Ortadoğu falcılığının kehaneti en 'şanslı' medyumlarından biri Mike Feghali olsa gerek.. Feghali’nin kudreti Lübnan eski Başbakanı Refik Hariri'nin 2005 yılında öldürüleceği iddiasının tutmasından geliyor!
Bölgenin tamamında olduğu gibi, Lübnan’da da falcılık/medyumluk faaliyetleri hayli popüler...

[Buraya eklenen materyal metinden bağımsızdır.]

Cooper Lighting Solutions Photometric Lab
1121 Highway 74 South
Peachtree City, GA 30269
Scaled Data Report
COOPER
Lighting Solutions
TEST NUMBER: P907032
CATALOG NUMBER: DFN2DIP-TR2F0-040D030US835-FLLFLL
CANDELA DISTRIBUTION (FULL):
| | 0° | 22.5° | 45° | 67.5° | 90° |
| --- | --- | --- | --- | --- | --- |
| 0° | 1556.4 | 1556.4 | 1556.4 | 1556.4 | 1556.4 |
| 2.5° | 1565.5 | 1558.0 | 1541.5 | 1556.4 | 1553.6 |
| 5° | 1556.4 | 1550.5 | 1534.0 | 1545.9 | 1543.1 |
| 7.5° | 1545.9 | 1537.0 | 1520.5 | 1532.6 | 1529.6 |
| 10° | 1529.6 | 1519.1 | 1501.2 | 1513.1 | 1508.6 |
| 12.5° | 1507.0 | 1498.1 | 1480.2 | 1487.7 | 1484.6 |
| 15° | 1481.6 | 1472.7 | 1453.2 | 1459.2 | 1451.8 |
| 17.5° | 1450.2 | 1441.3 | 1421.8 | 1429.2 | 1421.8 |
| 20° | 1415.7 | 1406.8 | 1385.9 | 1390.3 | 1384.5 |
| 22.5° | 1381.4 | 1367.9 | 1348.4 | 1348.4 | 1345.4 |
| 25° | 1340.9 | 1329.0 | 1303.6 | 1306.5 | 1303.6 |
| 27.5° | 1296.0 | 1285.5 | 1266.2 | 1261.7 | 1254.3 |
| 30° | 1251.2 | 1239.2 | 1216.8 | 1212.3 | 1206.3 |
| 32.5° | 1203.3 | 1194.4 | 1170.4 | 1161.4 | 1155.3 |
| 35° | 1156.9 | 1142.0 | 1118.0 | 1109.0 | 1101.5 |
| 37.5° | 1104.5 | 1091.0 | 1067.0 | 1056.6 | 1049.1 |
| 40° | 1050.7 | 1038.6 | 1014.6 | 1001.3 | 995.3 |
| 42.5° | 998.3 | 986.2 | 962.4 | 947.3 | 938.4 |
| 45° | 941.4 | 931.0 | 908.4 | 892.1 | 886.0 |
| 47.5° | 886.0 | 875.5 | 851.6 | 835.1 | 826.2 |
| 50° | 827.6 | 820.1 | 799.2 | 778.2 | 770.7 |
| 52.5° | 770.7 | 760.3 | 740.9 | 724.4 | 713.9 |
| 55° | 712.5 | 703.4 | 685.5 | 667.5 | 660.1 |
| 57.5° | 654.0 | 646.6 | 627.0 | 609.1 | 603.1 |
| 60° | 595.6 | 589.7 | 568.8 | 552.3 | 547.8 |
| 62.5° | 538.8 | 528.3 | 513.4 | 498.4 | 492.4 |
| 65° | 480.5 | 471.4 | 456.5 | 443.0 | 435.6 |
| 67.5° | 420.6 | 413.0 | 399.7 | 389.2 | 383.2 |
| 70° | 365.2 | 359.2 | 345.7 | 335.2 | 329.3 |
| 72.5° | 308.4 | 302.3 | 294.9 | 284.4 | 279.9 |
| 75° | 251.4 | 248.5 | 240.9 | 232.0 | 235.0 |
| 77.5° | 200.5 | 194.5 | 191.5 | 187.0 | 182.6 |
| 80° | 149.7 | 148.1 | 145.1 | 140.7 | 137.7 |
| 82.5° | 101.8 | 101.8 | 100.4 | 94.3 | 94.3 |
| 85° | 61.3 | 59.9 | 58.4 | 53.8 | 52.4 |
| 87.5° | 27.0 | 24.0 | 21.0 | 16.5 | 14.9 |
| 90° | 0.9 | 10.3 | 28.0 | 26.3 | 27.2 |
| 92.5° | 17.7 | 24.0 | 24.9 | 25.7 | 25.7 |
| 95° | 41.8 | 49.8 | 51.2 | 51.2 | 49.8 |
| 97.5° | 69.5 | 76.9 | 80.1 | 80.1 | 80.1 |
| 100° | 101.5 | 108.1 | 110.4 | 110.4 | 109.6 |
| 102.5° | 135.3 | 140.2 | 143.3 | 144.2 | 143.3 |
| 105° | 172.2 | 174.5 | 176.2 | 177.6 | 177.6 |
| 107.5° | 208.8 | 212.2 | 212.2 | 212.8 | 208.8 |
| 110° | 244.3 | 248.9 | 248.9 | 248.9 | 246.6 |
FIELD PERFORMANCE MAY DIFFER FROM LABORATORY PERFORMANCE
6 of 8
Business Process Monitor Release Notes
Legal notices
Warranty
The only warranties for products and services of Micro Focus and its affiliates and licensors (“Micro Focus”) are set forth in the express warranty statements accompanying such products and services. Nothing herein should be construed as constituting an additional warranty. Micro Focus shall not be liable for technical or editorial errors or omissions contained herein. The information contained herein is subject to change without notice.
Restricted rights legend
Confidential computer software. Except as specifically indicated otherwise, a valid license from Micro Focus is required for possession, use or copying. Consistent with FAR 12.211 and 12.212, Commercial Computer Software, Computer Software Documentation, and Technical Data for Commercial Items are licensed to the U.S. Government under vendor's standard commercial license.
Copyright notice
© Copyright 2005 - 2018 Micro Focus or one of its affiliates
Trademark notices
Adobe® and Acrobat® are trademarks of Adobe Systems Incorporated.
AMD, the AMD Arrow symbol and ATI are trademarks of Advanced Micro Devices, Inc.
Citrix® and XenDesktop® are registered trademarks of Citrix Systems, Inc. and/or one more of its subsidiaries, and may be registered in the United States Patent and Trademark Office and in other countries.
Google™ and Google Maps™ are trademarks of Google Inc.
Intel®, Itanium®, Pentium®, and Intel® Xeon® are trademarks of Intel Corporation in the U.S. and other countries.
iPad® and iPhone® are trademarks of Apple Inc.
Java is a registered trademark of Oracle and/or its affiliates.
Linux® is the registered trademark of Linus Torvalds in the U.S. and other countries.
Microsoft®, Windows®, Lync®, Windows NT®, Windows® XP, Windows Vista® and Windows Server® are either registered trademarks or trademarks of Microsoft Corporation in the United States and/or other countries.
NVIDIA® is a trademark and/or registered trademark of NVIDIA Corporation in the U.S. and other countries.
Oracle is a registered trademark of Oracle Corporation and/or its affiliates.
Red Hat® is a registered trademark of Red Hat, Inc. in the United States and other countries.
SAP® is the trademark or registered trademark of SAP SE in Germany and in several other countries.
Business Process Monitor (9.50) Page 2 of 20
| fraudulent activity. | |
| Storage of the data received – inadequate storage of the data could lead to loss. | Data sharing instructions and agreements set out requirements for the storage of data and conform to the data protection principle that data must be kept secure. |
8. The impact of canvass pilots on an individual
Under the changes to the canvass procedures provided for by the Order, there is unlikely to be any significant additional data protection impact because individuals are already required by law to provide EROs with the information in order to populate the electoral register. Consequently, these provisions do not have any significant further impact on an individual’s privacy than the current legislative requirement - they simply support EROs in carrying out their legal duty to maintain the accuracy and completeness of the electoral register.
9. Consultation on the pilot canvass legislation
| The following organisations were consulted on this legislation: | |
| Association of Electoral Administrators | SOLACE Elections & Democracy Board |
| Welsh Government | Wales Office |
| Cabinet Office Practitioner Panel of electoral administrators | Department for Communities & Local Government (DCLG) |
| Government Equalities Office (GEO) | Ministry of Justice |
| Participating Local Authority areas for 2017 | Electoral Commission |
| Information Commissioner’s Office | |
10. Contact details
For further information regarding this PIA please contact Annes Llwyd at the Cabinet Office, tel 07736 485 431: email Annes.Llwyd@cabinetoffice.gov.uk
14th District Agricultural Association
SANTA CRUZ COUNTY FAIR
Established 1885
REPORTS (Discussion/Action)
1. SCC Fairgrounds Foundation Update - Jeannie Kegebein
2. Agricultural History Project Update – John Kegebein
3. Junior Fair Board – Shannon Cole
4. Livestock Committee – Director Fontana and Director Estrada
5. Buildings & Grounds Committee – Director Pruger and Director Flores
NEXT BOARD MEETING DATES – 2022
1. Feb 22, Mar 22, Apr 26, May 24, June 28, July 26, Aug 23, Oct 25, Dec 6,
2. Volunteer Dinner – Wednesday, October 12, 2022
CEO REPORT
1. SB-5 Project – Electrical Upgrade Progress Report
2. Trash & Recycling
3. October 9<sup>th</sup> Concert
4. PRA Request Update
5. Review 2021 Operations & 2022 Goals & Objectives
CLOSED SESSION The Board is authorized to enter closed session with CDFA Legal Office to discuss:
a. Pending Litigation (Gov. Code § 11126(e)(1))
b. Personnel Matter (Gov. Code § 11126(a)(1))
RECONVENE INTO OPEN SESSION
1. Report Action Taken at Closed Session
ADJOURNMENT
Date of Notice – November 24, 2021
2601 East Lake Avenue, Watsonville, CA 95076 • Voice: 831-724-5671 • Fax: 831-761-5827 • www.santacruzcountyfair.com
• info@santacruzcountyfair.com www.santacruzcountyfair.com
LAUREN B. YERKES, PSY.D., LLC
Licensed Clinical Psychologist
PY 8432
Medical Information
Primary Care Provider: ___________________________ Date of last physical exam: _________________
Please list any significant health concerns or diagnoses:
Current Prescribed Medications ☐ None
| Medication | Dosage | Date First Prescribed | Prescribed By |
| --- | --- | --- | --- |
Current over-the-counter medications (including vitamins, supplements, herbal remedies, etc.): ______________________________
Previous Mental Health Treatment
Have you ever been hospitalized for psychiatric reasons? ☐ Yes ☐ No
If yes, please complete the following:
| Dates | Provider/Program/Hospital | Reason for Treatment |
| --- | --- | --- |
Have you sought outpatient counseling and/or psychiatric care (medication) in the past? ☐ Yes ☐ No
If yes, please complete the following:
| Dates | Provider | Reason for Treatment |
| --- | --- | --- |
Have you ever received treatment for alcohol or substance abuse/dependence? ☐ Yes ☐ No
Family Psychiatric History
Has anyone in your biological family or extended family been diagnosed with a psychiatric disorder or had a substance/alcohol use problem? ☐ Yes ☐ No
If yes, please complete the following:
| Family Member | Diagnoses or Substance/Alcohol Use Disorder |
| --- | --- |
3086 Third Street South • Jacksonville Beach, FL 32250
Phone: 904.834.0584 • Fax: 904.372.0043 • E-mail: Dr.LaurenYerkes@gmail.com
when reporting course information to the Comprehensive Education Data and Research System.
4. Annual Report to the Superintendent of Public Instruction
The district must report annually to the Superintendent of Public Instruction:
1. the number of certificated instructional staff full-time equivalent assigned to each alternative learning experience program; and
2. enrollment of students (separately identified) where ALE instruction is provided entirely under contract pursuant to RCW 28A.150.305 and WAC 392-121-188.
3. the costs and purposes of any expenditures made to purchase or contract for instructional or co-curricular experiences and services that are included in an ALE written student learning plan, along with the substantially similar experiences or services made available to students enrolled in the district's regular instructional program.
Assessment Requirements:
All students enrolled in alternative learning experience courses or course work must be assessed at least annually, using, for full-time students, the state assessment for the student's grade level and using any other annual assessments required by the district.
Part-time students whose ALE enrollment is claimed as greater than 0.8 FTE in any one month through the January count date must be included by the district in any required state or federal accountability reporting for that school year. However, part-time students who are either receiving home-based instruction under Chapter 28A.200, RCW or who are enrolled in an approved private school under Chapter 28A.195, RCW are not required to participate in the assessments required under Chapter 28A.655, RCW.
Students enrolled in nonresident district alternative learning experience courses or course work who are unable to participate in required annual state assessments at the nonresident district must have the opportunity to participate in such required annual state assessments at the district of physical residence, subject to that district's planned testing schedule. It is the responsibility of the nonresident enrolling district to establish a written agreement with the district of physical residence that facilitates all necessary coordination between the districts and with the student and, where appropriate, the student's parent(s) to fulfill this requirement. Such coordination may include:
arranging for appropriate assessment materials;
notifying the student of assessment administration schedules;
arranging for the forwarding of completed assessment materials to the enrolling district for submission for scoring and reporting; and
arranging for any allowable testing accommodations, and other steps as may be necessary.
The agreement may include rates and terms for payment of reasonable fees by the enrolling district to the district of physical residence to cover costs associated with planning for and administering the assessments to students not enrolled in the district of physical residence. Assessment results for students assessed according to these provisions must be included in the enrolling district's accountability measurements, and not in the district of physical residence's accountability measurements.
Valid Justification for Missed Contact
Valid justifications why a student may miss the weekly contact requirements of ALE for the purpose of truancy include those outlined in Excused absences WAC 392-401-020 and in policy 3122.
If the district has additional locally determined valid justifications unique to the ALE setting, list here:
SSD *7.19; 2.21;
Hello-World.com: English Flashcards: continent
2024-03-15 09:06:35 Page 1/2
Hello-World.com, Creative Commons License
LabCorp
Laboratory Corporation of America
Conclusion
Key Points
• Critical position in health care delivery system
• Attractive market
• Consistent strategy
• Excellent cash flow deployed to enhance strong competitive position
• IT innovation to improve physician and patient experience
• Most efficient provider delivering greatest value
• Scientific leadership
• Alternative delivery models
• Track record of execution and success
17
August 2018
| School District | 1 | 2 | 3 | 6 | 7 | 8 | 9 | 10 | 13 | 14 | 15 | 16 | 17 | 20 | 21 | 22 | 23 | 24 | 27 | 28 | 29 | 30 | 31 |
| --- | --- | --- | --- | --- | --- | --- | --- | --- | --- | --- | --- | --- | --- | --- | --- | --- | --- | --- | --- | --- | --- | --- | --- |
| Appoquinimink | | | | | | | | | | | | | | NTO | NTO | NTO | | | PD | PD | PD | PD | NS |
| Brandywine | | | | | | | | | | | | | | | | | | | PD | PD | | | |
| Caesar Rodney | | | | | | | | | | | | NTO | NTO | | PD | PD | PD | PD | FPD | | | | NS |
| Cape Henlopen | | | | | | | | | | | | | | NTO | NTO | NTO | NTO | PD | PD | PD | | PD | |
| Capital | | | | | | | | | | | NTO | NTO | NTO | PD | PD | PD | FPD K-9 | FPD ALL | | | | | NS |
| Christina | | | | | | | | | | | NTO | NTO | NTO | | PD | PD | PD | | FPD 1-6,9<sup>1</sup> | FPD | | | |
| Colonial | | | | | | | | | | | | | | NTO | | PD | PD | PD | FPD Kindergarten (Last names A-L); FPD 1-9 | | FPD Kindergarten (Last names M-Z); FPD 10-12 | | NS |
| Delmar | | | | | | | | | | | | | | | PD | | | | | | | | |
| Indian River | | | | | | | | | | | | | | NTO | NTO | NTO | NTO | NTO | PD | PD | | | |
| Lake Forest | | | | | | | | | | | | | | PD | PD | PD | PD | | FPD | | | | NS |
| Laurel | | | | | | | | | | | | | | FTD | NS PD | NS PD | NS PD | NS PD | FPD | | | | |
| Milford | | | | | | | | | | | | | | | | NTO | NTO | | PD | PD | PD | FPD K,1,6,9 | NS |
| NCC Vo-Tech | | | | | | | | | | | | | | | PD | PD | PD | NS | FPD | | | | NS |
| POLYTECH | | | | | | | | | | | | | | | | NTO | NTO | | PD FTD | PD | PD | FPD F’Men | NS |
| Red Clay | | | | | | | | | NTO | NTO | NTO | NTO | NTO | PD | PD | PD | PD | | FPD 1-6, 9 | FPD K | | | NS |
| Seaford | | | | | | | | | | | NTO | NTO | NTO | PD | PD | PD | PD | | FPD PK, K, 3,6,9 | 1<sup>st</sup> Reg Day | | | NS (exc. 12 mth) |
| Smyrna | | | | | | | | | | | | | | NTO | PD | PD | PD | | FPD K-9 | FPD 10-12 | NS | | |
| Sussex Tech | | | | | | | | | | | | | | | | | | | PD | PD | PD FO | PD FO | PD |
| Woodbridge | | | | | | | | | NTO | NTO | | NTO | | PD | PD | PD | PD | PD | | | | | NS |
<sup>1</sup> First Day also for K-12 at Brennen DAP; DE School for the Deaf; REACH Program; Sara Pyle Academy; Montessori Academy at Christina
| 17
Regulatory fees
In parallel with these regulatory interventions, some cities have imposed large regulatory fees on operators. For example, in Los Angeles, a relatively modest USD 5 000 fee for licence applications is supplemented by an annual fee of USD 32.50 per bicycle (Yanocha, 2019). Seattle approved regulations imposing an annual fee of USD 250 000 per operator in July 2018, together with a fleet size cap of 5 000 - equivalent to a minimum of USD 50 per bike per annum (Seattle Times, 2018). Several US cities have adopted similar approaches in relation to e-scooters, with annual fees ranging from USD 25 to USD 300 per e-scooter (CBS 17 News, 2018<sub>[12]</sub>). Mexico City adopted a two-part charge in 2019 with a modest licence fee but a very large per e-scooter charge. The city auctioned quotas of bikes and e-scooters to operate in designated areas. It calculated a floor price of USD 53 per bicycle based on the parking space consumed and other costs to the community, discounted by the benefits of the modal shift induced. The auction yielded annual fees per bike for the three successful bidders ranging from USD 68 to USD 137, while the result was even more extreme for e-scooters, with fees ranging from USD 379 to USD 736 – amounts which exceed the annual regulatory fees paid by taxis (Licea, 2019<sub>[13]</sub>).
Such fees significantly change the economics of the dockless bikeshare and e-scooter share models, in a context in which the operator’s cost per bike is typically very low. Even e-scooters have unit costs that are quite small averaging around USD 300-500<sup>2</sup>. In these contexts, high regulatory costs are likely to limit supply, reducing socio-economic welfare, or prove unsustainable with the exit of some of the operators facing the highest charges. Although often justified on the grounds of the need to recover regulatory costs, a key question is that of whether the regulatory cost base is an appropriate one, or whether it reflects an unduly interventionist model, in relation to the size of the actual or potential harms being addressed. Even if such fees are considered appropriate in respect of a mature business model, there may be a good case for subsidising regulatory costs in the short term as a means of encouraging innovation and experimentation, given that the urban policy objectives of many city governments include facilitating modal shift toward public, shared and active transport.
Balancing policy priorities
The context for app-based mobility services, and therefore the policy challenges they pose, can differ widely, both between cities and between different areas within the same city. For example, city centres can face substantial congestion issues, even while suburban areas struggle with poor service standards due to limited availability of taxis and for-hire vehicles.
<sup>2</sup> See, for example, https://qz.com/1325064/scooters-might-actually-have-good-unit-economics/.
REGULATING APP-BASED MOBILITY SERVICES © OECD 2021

Tabii tüm medyumlar Feghali kadar şanslı değil.. Bir başka medyum Michel Hayek, Suriye lideri Esad’ın 2012 yılı içinde devrileceğine-üstelik TV ekranlarında-kalıbını basmıştı.. Bastığı kalıp soğuduğu halde Esad yerinde duruyor.
Lübnan’ın tanınmış medyumlardan biri de Maguy Ferah..
Ülke basınına yansıdığı kadarıyla, Esad’ın hâla dayanmasından ümitsizliğe kapılan bir grup zengin Suriyeli özel bir seans düzenlemiş.. Maguy da bu varlıklı Suriyelilerin gönlünü, "Esad altı ay içinde gidecek" diyerek 'ferah'latmış.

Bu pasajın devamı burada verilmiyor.